Butternut Squash and Apple Soup
Soup season calls for a nourishing bowl of Butternut Squash & Apple Soup with Dr. Praeger’s Kale Puffs.
- 1 box Dr. Praeger’s kale puffs
- 4 cups butternut squash cubes
- 2 apples, halved
- 1 onion, cut into chunks
- 3 cloves garlic, peeled
- 2 Tbsp. avocado oil
- 1 tsp. dried thyme
- ¼ tsp. dried sage
- ¼ Tsp. nutmeg
- ½ tsp. sea salt
- ½ tsp. black pepper
- 2 cups vegetable broth
- ½ tsp. chili pepper, for garnish
- ¼ cup fresh sprouts, for garnish
Cook Time: 40 minutes
- Preheat oven to 400 degrees Fahrenheit.
- Add butternut squash cubes, apples, onion, and garlic to a large baking tray lined with parchment paper. Drizzle with avocado oil and season with sea salt and pepper.
- Roast vegetables for 25-35 minutes, or until squash is golden and tender. Remove from oven and let cool slightly.
- Increase oven heat to 450 degrees Fahrenheit and cook Dr. Praeger’s kale puffs according to package directions.
- While Dr. Praeger’s puffs cook, prepare soup.

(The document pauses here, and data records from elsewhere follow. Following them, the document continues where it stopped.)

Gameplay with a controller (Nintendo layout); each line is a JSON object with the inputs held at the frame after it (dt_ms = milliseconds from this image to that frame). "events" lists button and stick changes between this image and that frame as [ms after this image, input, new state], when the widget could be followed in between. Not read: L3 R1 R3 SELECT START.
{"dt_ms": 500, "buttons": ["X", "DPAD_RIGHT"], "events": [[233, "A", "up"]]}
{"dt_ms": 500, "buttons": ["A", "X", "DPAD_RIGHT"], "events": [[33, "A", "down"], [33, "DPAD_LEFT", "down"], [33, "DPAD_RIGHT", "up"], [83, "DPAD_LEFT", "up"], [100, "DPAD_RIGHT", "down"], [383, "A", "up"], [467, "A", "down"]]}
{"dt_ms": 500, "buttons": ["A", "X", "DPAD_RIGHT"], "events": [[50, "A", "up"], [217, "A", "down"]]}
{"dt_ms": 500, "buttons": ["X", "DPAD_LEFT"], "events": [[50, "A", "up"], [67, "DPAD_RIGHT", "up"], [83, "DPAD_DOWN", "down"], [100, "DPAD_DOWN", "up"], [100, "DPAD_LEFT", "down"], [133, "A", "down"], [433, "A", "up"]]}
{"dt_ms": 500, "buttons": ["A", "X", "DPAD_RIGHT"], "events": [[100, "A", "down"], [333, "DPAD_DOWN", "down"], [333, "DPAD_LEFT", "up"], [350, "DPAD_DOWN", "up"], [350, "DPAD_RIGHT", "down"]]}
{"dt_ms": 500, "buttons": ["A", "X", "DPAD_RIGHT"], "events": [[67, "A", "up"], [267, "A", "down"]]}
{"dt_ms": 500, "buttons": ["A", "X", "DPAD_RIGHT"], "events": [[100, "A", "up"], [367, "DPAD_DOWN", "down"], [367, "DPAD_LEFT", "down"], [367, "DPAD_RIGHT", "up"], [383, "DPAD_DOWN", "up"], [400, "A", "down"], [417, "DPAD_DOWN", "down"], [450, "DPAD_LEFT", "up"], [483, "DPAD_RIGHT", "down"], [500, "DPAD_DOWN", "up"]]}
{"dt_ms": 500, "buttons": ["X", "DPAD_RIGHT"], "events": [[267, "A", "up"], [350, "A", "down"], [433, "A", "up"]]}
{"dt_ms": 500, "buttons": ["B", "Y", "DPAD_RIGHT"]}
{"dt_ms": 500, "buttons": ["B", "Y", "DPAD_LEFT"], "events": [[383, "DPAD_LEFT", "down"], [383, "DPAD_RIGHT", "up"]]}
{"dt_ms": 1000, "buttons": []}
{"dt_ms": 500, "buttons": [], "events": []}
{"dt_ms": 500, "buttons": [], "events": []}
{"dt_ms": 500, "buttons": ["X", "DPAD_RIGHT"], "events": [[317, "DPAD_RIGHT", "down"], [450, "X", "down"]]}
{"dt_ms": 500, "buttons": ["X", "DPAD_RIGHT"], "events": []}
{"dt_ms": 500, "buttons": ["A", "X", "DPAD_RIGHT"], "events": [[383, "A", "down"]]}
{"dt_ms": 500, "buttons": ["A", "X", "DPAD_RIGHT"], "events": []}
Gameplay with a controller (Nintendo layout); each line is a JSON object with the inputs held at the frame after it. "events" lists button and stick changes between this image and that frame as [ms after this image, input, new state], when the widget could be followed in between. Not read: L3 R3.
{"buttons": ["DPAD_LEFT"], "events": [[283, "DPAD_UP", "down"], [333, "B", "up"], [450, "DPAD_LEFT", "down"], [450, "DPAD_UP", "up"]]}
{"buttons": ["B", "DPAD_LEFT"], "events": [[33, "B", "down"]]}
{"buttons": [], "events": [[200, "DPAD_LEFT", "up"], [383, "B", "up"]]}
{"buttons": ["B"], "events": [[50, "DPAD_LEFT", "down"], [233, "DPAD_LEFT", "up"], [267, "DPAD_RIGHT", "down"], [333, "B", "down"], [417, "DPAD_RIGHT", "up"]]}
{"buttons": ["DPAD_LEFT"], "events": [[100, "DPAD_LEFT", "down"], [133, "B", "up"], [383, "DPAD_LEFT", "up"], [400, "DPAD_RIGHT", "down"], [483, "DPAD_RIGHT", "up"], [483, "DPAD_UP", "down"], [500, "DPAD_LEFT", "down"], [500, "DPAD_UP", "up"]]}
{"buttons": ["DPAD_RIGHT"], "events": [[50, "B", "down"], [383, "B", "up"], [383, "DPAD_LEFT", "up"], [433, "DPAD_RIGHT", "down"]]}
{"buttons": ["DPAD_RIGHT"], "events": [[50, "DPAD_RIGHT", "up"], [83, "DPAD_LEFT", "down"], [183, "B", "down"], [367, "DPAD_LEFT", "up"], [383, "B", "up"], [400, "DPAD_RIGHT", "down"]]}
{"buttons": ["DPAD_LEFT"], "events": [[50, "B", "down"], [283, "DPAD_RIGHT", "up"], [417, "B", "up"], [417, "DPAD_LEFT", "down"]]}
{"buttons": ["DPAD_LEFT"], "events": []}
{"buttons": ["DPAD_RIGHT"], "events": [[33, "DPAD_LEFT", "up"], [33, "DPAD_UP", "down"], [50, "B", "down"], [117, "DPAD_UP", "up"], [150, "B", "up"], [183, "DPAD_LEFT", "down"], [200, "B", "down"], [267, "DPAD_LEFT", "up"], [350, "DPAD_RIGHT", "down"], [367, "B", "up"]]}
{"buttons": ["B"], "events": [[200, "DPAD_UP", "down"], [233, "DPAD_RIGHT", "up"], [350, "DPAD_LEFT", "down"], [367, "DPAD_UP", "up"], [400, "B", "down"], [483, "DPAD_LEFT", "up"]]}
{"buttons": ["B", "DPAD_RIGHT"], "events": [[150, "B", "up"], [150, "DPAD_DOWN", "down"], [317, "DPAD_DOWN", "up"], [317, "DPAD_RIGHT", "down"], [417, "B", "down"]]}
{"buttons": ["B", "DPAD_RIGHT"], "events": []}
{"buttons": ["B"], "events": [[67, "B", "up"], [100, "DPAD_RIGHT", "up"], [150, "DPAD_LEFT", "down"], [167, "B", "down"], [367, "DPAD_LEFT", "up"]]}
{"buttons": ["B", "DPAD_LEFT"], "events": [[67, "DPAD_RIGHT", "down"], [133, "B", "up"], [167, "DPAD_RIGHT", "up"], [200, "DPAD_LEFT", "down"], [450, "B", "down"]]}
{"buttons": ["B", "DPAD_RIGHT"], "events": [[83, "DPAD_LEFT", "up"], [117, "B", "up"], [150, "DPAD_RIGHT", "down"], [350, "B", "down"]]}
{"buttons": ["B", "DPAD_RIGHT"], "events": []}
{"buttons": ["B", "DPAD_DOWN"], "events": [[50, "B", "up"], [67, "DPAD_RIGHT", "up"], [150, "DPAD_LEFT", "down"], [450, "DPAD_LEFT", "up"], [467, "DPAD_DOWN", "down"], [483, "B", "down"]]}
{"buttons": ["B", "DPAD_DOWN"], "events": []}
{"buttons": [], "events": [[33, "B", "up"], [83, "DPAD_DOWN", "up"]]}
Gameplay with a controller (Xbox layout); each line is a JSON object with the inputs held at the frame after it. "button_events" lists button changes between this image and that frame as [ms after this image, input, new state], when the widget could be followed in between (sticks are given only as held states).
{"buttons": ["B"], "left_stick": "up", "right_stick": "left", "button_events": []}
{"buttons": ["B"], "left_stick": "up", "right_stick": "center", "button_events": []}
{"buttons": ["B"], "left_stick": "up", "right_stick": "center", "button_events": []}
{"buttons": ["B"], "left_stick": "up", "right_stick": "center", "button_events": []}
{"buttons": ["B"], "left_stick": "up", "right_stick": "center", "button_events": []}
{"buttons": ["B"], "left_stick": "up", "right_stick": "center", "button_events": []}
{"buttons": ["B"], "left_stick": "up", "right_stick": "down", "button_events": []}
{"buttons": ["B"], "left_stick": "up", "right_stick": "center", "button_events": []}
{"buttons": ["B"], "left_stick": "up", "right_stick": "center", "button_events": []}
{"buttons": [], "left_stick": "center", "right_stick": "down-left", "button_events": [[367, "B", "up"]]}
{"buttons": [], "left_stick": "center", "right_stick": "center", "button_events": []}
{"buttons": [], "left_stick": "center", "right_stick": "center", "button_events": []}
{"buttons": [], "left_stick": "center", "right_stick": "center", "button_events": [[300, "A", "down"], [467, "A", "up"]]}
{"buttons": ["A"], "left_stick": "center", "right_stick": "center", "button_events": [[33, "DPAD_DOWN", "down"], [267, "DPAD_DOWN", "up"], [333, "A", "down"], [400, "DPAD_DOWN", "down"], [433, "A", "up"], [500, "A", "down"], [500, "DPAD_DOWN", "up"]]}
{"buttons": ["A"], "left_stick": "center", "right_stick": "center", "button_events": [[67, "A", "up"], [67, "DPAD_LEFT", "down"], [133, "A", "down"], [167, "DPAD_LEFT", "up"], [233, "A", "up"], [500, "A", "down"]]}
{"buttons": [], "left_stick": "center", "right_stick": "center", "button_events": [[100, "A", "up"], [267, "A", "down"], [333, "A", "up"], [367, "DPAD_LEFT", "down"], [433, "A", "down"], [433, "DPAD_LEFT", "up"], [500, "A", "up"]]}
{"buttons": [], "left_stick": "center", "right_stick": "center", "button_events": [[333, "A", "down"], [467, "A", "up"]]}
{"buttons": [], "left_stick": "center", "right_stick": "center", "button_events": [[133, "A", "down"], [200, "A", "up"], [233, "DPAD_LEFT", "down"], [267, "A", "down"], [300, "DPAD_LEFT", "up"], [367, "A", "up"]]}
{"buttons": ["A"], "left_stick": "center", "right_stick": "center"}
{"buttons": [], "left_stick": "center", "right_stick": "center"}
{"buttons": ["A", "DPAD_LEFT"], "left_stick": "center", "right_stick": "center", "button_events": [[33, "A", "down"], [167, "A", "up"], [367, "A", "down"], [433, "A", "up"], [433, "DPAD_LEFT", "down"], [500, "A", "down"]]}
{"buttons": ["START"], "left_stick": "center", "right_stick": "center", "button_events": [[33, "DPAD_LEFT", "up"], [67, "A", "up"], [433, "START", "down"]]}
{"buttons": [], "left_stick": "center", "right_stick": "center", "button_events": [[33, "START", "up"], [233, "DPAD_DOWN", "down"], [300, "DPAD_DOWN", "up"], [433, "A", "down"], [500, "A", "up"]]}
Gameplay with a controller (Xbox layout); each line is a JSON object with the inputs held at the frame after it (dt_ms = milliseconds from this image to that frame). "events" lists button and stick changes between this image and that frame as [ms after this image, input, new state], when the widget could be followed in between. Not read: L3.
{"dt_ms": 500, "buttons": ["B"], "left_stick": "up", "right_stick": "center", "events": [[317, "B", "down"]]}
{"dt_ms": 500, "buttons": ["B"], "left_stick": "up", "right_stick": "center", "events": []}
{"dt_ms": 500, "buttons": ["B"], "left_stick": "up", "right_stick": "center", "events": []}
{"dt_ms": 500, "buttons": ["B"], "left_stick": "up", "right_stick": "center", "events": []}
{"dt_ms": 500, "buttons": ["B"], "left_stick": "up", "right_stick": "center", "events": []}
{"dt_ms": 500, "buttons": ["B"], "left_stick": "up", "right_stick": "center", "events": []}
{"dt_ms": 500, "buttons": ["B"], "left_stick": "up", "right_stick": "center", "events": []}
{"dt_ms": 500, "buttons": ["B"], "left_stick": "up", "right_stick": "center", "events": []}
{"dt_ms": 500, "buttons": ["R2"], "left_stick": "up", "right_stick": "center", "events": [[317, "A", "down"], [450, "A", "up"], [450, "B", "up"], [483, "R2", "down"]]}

Either use a high-speed blender with capable soup-making function, or a large pot an immersion blender, and add all ingredients (roasted butternut squash, apple, onion, garlic, thyme, sage, nutmeg, black pepper, and vegetable broth).
- Blend on high until smooth and creamy.
- Divide soup into bowls and top with puffs, sprouts, and chili pepper flakes, if desired. Enjoy!